Once you’re out of college, you’re going to need as much ammunition as you can muster when you hit the job market.
So what’s life after college like? To be honest, it kind of sucks. If you’re lucky like me, you have a 9 to 5 job, which is awesome, but then again, if you’re like me, you’re also working a second job on the weekends to make a little bit of extra money to prepare for those accursed college loans that’ll be rolling in come November.

That’s why you need to seize the day—once you graduate, there’s no more fluffy summer vacations—no more planning for fall and spring break trips to outlandish places. After college, your main agenda is finding a job that either pays well or a job that’s an entrance into your chosen field. If you’re lucky, maybe you’ll find both, but don’t expect jobs to just fall into your lap.

When I graduated, I had an over-zealous look on life and what was unfolding before me. I was so sure that, even though I was prepared to look for several months, I’d have the opportunity to apply for a handful of jobs and get call backs from at least a couple. News flash—it doesn’t work that way.

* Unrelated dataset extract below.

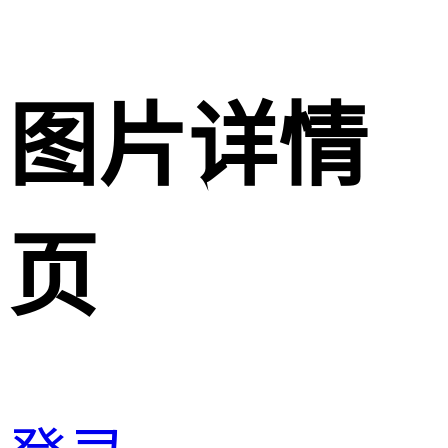
图片详情
页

Most of the jobs posted these days for virtually any field, not just journalism, communications or new media, have a litany of expectations that most college grads can’t live up to. The first of those is the ultimate crusher of dreams. “A minimum of 2-3 years experience in the [insert your professional field here]or related field is expected.”

Did you know that most prospective employers don’t consider a two-year internship to count as experience? I learned the hard way. Even at my job, a colleague told me that when he goes through resumes, he usually tosses aside the resumes that list graduation dates as being within the last year. It almost makes you want to omit the date altogether from your resume.

So what am I doing about this? How am I coping, you ask? I’m applying to at least five positions every week and playing the waiting game. Don’t sell yourself short—I’m not. I’m not afraid to apply for positions that request two years experience, because in my mind, I have it. I just have to carefully word the cover letter.

Ah, cover letters. There’s a hidden art in playing yourself up to the HR representative who will be reading them. Don’t hesitate to brag about your accomplishments, however small you might think they are—you never know what might spark the interest of an employer.

Here’s a final piece of advice. Utilize CareerWorks. If it wasn’t for Becky Campbell, my resume never would’ve gotten me the internship I’ve been at since the summer of 2010. And, of course, seize the day. Go on trips, network and make some lasting memories. You never know what doors might open while you’re out exploring the world.